她好不容易找到了祁靳禹的寢宮,帝王的寢宮果然是最華麗的,大大小小的林蔭路錯綜複雜,臧鳶木幾乎要迷了路,在樹林之中繞的暈頭轉向的,過了好一會兒才走了出來。
映入眼簾的是一片湖水,在燭火的照耀下熠熠生輝,波光粼粼的水緩慢流動,發出淅淅瀝瀝的聲音,仔細一聽還能辨別出叢林中發出叫聲的蟲子,從高大的灌木叢內望去,金光閃閃的宮殿就坐落在湖水的另一邊,那裡歌舞昇平,能夠聽見有人在彈琴。婉轉的曲目將宮殿的氛圍變得暢快許多。
臧鳶木小心翼翼的從灌木叢後面走出來,剛要走到小路上,便撞見了兩隊巡邏的士兵,她連忙又鑽回了灌木叢,待士兵從眼前走過去後,臧鳶木纔敢慢慢走出來。
皇宮就是皇宮啊,守衛森嚴的幾乎難以想象。
臧鳶木從湖邊繞過去,直接來到了宮殿的前門,她當然不會傻得從前門進去,於是快速的繞到了後門出,如同鬼影般悠然自得的穿梭在宮殿中。
繞到後門之後,她卻發現後門兩邊的窗戶並沒有關閉,只要伸手一推便打開了。露出的縫隙剛好夠一個人進去。
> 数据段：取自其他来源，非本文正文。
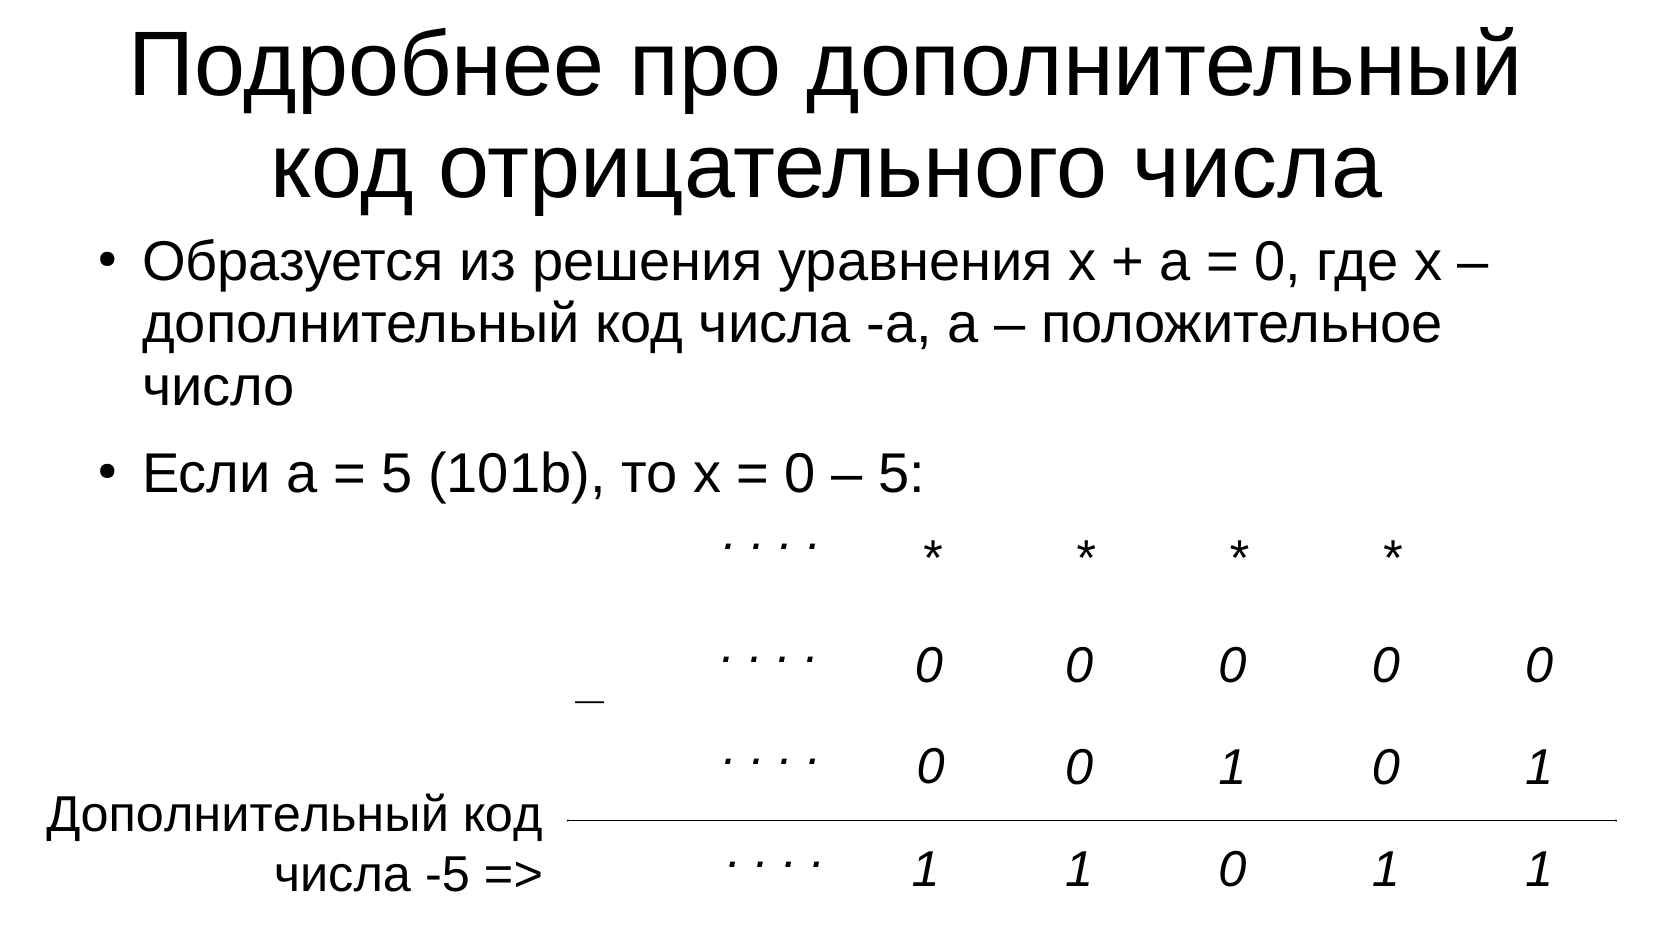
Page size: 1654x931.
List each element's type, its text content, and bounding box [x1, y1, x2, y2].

list Образуется из решения уравнения x + a = 0, где x – дополнительный код числа -a, a – положительное число Если a = 5 (101b), то x = 0 – 5: [82, 229, 1571, 488]
title Подробнее про дополнительный код отрицательного числа [82, 12, 1571, 218]
picture [38, 488, 1626, 916]
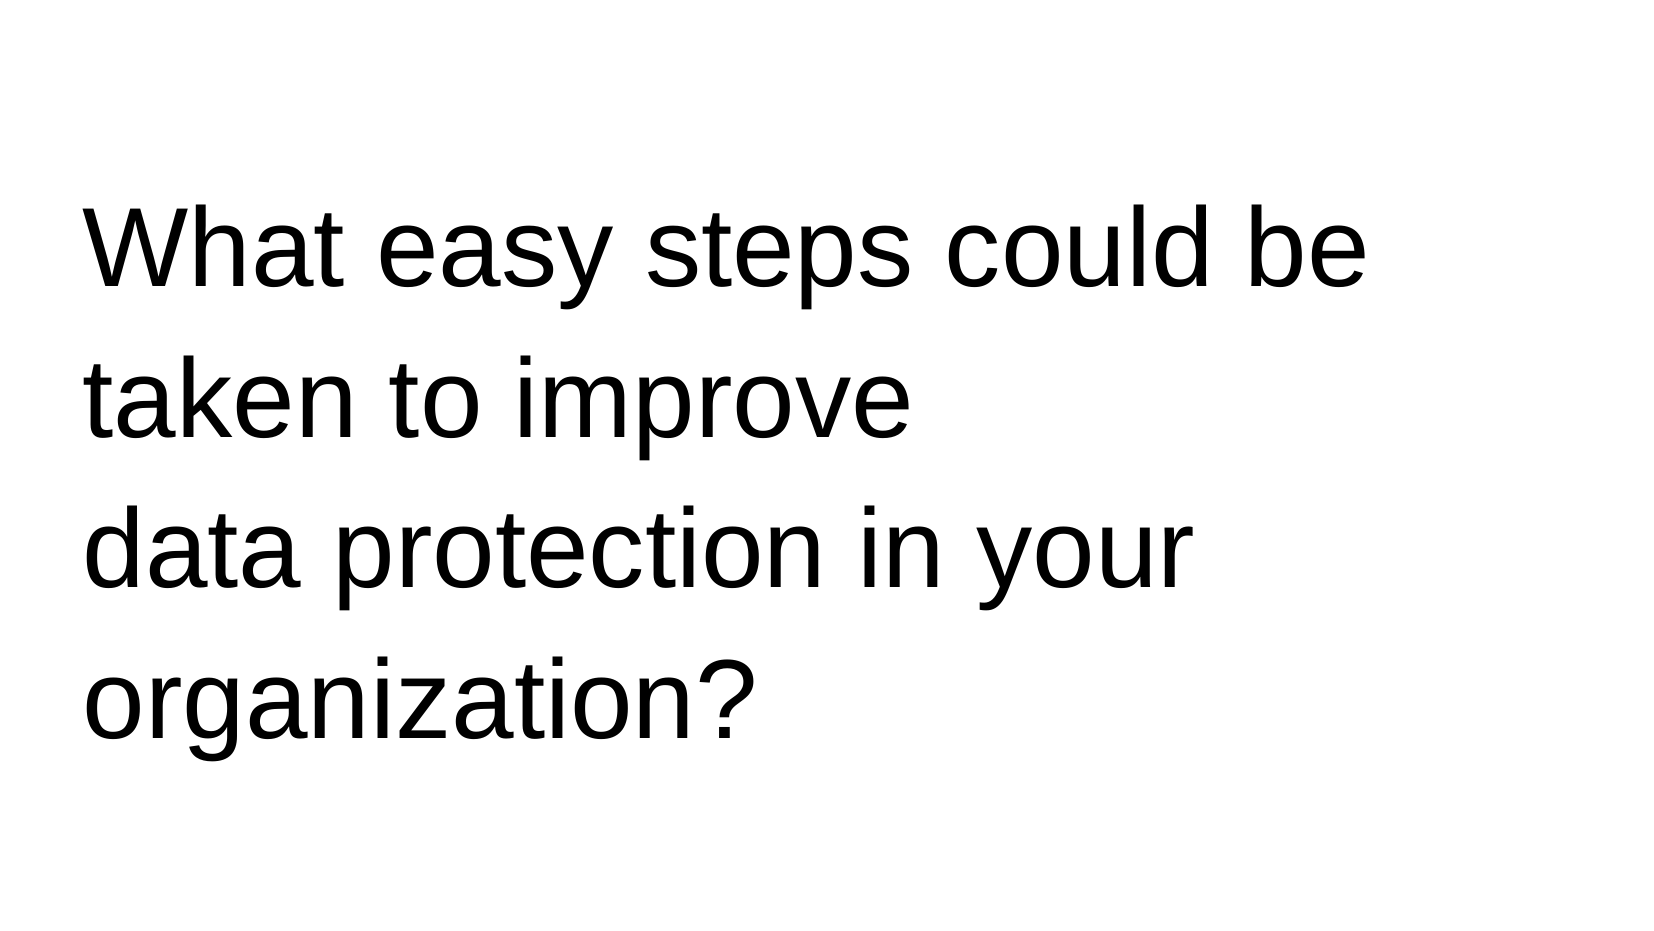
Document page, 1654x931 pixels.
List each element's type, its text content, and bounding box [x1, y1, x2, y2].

title What easy steps could be taken to improve data protection in your organization? [82, 37, 1571, 886]
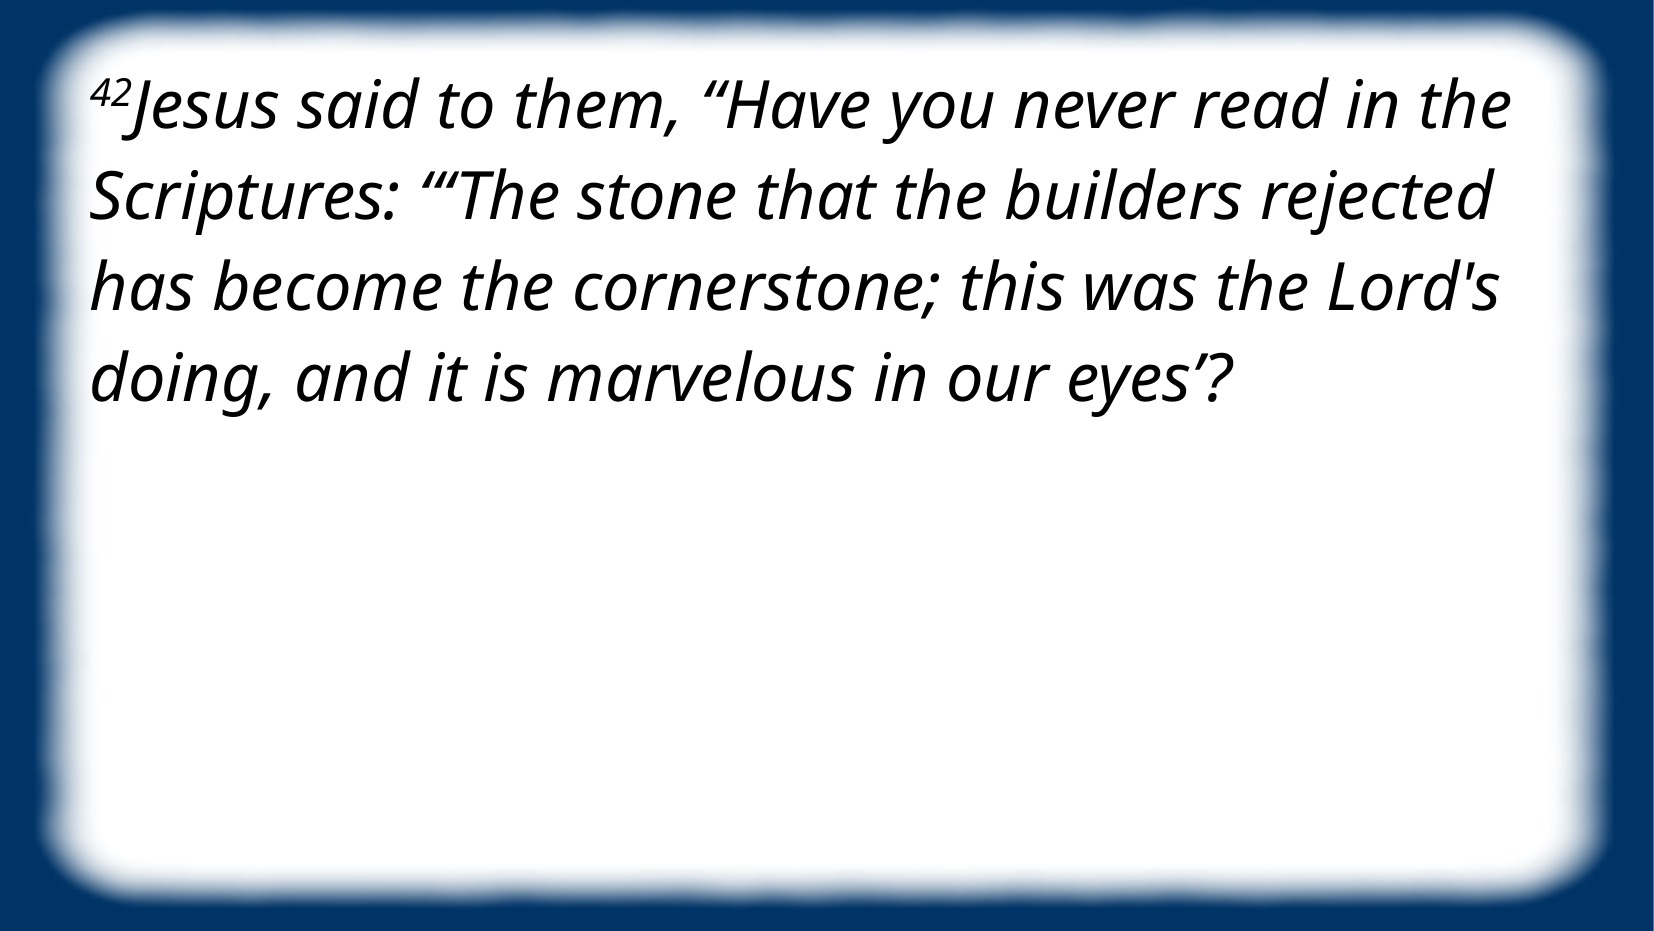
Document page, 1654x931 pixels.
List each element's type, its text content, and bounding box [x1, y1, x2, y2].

picture [0, 0, 1654, 931]
text_box 42Jesus said to them, “Have you never read in the Scriptures: “‘The stone that the builders rejected has become the cornerstone; this was the Lord's doing, and it is marvelous in our eyes’? [75, 50, 1576, 421]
臧鳶木覺得有些不對勁,早就聽說皇宮戒備森嚴了,怎麼自己今晚進來的如此順利,甚至連進去的入口都有了。
臧鳶木站在窗戶門口,在想着要不要進去,身後卻響起了一陣腳步聲。臧鳶木心中一驚,連忙從窗戶的縫隙跳了進去。